--- WHAT YOU WILL DO ---
(A) In the Flink mailing-list post, about how large is each JSON event?
(B) Repeat everything in the Flink mailing-list post from "You are viewing" down to "1 sec interval.".

--- SELECTED PASSAGE ---
§

You are viewing a plain text version of this content. The canonical link for it is here.

Posted to user@flink.apache.org by Soumen Choudhury <so...@gmail.com> on 2022/07/21 13:21:19 UTC

Flink nested complex json parsing with multiple schema file

We have a requirement of parsing a very complex json (size around 25 kb per
event) event with a predefined schema (nested schema, with multiple schema
files ) and create a temporary table and from temp table we have to apply
some case statement based some fields( eg. to find out success, failure
count , status code ) and do a aggregation in 1 sec interval.

§

--- DATASET SECTION ---

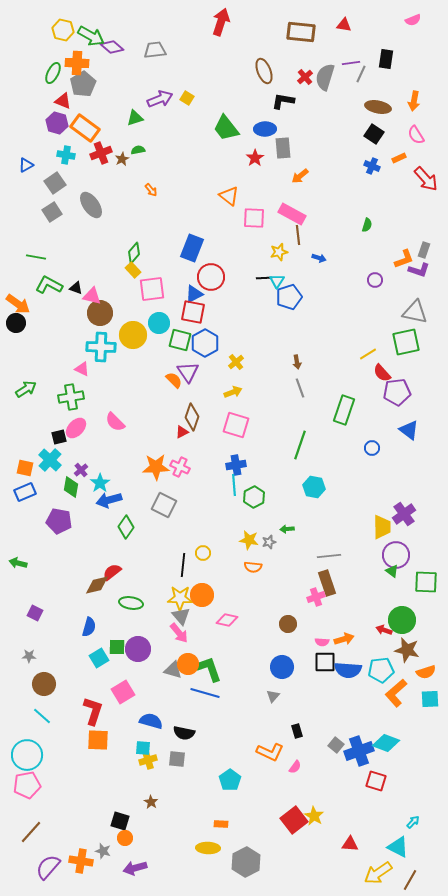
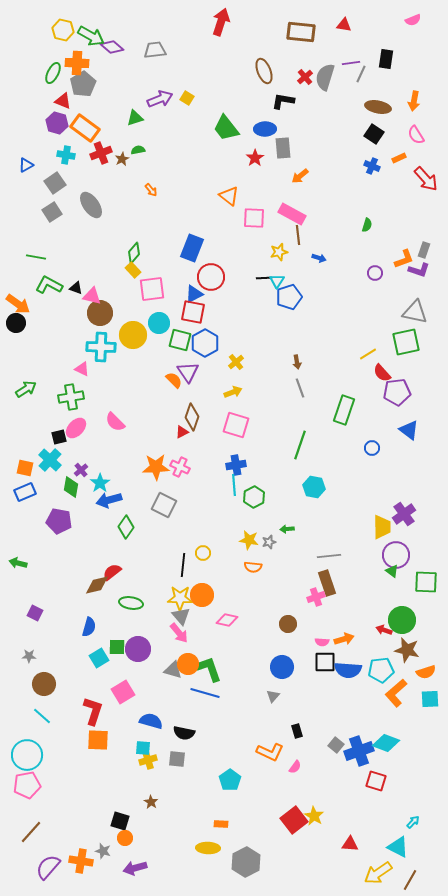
purple circle at (375, 280): moved 7 px up
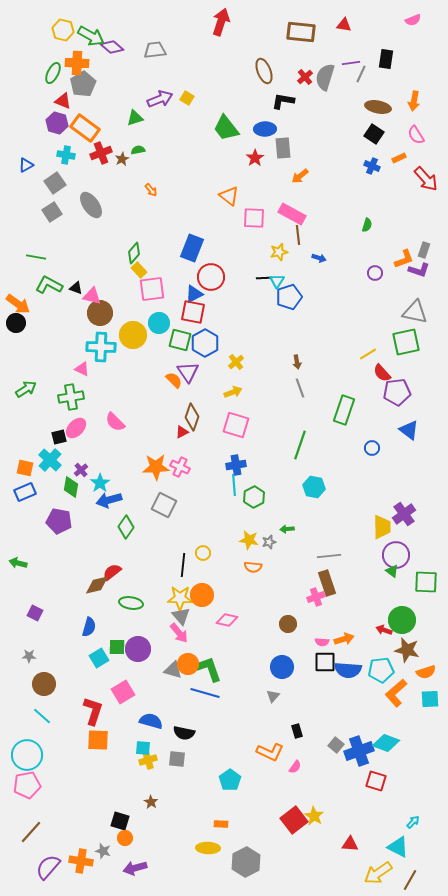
yellow rectangle at (133, 270): moved 6 px right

§

--- TASK SOLUTIONS ---
(A) Around 25 kb per event.

(B)
You are viewing a plain text version of this content. The canonical link for it is here.

Posted to user@flink.apache.org by Soumen Choudhury <so...@gmail.com> on 2022/07/21 13:21:19 UTC

Flink nested complex json parsing with multiple schema file

We have a requirement of parsing a very complex json (size around 25 kb per
event) event with a predefined schema (nested schema, with multiple schema
files ) and create a temporary table and from temp table we have to apply
some case statement based some fields( eg. to find out success, failure
count , status code ) and do a aggregation in 1 sec interval.